8 Things I Wish Everyone Knew About E-mail Marketing

There is a huge difference between e-mail and e-mail marketing. Here are the main points you should know.

I was reading Seth Godin’s blog entry called “8 things I wish everyone knew about email” and as Mr. Godin often does, it got me to dig a little deeper. What did I wish everyone knew about e-mail marketing? Remember, there is a huge difference between e-mail and e-mail marketing. The result, for better or worse, is this column.

  1. E-mail marketing has a huge ROI but it isn’t automatic. In fact, it takes a lot of hard work, smarts, and creativity to achieve this kind of return on investment. Oh, you have to work hard to track and measure it as well. If you do have a return on investment that would make your CFO happy, be sure to let the CFO know this important fact. Too often e-mail programs (the great and poor ones) stay off the radar.
  2. E-mail creative is very different in almost every element than any other marketing creative, including other digital mediums. Businesses often treat e-mail as an afterthought, using it to drive traffic to their spiffy microsites. Guess what, it shows.

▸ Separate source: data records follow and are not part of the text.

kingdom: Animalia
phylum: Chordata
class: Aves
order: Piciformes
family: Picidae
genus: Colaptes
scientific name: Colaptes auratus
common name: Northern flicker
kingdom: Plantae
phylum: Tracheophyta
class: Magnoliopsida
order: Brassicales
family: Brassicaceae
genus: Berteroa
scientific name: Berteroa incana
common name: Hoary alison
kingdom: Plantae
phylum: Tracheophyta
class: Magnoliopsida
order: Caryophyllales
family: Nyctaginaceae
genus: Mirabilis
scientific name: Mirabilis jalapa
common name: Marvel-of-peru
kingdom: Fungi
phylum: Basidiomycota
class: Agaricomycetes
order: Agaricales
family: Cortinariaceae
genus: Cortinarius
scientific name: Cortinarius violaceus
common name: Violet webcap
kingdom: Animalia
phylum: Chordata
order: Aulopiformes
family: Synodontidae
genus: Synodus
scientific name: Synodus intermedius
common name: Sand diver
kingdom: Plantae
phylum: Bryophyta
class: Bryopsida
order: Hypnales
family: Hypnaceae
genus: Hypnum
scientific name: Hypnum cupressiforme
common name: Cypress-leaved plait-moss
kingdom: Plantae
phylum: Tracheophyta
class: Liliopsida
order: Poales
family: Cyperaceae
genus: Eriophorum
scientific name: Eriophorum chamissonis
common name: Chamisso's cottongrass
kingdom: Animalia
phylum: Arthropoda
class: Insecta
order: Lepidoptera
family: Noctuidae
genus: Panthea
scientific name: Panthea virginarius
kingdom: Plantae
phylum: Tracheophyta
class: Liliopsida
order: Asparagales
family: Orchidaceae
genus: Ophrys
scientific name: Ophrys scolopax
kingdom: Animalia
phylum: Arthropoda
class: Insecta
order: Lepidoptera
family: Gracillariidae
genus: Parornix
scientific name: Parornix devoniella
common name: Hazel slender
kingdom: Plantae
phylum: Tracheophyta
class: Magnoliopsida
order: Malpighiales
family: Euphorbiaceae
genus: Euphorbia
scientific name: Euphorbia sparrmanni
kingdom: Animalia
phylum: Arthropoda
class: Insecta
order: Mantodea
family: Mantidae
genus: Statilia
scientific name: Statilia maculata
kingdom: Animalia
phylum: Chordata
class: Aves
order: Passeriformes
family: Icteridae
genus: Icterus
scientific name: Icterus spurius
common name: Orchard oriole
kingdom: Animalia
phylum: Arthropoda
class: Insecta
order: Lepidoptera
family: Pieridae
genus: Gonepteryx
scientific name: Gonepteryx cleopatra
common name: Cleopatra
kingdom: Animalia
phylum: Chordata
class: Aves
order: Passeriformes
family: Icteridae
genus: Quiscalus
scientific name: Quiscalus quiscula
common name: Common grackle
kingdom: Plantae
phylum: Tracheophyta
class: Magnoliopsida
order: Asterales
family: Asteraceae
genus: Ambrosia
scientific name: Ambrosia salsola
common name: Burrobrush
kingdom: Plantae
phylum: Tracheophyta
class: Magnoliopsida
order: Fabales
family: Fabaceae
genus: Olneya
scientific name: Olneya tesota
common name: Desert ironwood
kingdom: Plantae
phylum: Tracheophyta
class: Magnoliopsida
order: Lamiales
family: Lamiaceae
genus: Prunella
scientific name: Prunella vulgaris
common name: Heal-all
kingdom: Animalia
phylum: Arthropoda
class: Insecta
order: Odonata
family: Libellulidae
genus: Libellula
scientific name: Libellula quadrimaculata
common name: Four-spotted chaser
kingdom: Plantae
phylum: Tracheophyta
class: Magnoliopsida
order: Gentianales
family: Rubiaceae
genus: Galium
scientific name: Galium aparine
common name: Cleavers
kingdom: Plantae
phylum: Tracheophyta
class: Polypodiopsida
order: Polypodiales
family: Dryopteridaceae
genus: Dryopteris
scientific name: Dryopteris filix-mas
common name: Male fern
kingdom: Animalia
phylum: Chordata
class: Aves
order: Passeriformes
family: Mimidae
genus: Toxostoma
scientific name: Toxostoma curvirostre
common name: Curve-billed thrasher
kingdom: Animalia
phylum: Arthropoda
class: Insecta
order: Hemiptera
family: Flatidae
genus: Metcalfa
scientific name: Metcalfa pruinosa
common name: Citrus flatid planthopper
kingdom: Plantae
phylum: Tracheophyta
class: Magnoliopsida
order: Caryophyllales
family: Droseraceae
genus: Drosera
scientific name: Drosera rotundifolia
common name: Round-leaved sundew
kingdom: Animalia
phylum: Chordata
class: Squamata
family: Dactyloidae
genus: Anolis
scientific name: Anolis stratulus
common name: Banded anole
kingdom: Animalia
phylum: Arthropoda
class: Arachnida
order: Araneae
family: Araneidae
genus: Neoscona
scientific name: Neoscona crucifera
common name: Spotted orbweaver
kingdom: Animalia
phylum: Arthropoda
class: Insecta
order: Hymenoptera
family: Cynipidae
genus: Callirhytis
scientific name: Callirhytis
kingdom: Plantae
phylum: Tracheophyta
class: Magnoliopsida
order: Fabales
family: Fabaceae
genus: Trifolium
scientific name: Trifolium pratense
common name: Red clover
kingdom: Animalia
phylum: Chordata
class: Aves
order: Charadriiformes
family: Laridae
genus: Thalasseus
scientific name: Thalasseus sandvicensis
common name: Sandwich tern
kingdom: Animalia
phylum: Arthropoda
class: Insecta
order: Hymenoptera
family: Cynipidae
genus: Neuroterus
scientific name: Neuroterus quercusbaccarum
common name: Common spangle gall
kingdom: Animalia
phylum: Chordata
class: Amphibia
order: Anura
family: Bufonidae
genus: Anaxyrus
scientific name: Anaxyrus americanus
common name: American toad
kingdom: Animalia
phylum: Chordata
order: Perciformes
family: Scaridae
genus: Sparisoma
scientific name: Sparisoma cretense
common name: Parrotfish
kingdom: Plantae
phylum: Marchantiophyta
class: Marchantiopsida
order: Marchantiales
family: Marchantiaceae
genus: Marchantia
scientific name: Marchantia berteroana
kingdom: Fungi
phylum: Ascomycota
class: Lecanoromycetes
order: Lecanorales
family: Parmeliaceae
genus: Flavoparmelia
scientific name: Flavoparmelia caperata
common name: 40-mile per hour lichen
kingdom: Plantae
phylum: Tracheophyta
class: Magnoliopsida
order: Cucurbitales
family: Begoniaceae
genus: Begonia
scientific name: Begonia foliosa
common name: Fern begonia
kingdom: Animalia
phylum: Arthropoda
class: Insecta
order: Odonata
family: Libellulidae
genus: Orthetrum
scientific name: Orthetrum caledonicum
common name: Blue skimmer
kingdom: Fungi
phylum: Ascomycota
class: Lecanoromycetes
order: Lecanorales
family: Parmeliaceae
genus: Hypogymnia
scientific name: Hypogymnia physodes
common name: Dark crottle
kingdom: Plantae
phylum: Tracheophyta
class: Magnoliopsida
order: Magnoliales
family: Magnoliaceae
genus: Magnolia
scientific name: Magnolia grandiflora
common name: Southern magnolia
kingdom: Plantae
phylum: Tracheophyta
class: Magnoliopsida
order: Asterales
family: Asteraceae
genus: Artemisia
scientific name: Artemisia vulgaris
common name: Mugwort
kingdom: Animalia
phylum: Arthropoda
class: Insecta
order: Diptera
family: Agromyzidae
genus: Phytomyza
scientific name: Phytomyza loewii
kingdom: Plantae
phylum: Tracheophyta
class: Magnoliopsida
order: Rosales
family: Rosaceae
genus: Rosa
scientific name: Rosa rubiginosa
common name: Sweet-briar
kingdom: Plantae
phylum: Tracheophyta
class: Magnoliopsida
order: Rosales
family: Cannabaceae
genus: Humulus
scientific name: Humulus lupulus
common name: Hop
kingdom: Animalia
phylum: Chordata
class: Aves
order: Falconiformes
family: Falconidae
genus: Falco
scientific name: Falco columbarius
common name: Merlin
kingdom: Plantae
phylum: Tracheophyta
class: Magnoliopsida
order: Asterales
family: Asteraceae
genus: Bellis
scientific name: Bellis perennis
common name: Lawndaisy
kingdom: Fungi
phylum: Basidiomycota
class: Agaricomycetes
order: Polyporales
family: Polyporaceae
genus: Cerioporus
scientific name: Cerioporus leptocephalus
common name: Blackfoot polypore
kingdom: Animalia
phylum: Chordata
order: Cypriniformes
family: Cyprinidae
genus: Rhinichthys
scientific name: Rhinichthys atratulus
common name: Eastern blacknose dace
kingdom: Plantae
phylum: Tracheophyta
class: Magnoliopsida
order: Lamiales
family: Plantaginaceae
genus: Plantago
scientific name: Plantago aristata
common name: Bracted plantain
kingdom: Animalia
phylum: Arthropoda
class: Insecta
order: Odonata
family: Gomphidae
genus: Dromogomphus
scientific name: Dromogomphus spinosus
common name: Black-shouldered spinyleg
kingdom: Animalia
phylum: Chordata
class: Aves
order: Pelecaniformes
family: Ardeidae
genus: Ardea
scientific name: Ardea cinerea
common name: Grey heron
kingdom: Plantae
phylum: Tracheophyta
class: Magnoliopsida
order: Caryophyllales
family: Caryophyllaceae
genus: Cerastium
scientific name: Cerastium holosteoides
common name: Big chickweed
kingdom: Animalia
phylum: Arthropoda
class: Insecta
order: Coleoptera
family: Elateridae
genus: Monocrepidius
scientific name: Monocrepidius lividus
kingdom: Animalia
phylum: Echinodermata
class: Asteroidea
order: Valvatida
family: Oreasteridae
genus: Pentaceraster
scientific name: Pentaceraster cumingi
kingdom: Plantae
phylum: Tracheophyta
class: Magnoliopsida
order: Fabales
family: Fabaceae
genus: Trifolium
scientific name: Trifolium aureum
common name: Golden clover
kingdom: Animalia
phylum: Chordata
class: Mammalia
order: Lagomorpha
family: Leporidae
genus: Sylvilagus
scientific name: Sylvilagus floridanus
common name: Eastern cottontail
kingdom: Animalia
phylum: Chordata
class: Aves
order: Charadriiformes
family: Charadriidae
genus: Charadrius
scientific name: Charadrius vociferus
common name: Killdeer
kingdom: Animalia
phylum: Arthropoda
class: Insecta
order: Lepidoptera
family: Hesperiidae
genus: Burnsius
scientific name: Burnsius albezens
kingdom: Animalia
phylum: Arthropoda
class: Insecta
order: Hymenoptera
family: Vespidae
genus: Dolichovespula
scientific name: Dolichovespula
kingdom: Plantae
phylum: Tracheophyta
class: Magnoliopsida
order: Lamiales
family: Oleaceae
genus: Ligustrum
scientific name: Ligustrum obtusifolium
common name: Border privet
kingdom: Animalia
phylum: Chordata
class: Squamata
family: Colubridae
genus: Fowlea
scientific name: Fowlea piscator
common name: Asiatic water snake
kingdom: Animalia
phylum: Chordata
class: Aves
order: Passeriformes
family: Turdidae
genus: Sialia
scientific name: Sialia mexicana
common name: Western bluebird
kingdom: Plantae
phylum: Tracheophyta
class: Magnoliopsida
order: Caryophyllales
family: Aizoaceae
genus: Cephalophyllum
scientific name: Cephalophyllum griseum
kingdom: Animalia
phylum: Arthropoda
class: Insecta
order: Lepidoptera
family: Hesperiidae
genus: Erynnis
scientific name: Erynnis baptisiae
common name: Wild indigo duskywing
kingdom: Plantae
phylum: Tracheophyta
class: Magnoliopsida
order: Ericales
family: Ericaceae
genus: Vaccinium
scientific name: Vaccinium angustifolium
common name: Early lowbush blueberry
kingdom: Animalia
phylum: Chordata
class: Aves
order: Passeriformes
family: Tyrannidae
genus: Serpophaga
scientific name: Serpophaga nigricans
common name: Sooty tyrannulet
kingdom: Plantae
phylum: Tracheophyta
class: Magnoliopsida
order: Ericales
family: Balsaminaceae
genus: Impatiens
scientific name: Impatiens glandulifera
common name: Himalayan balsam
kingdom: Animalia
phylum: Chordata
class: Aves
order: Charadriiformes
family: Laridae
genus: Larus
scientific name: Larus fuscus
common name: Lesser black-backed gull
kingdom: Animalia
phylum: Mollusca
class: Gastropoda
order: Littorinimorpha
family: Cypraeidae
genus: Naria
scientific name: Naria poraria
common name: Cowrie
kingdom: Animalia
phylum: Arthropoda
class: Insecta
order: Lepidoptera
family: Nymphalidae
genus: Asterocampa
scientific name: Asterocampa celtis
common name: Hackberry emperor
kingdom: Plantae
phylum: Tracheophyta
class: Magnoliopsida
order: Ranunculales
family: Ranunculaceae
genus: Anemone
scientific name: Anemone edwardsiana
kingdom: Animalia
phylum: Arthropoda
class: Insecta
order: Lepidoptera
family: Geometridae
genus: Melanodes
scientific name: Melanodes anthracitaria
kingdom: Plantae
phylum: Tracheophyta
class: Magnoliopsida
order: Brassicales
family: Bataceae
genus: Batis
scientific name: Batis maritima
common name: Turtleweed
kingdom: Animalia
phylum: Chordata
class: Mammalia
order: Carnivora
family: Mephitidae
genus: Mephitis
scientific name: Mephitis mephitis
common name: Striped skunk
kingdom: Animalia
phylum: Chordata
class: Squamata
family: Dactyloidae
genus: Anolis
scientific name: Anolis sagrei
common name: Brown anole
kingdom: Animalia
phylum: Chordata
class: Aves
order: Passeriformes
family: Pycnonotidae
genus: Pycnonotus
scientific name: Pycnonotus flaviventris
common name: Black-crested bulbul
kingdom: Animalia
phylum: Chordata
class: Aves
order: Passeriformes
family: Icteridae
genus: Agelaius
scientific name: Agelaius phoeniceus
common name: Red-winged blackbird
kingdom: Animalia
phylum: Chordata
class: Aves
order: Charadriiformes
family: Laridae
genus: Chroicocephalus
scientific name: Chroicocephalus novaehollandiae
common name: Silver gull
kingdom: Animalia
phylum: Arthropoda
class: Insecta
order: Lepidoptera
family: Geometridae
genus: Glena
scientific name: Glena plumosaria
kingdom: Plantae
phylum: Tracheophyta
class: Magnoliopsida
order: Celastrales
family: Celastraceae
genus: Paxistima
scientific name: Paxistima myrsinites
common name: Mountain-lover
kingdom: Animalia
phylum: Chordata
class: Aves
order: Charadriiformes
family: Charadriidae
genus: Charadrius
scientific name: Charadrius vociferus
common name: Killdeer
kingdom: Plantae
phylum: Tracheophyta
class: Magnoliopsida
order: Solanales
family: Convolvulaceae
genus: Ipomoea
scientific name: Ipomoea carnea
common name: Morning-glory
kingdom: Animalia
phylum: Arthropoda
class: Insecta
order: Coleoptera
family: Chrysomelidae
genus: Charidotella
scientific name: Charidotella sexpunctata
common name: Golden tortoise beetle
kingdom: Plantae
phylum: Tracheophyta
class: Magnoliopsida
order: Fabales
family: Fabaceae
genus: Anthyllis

    I asked my company’s director of creative services, Michael Harvey, to summarize this situation and he told me “email doesn’t support a lot of the ‘bells and whistles’ you’d find in more traditional digital media (advanced interactivity, animation, sophisticated/consistent rendering) therefore you have to be even more creative to still produce a dynamic and engaging design.” Which leads us to our next thing I wish everyone knew about.

  3. Your e-mails do not show up looking the exact same way for all of your users. Images don’t magically show up for everyone either. In fact, fellow columnist Jeanne Jennings pointed out only 33 percent of those surveyed by MarketingSherpa have images turned on by default.
  4. CAN-SPAM (and other international spam laws) aside, e-mail marketing occurs when permission is granted. Spam is when there is no opt in. I don’t think permission differs from business to consumer to business to business and I believe e-mail and business rules don’t change either based on who you are sending to. Even if the Harvard Business Review says otherwise.
  5. E-mail marketing managers really want and need management’s approval (just like everyone else in the business world that feels occasionally marginalized or taken for granted). The chief marketing officers of the world should embrace e-mail beyond its quick and easy revenue stream mentality and see it (and its practitioners) as a long-term digital bridge to your best customers.
  6. Even your best customers don’t read really, really long e-mails. Length does matter. The job of most e-mails is to get your attention and solidify that interest and relationship and drive you somewhere else, whether that is a landing page, retail store, white paper library – wherever.
  7. E-mail marketing and marketers want to be your friend. E-mail marketing should be the go-to complementary tool for whatever sales and marketing effort you have in the pipeline. Need traffic to your new website? E-mail can assist. Can’t get above a few Twitter followers on that corporate account? Enlist e-mail to demonstrate why someone should follow you. E-mail is the digital glue for any company and ensure that you consider it well before any campaign launch.
  8. To grow your list, you have to make it easily accessible at any customer touch point, make the process seamless, and offer a compelling value proposition. I haven’t seen many companies grow their e-mail database in a significant fashion through burying their forms, failing to provide a clear idea of what a user would get should they sign up, or generally any reason to opt in.

What would you add to this list for anyone who needs to know something that matters in the e-mail marketing world?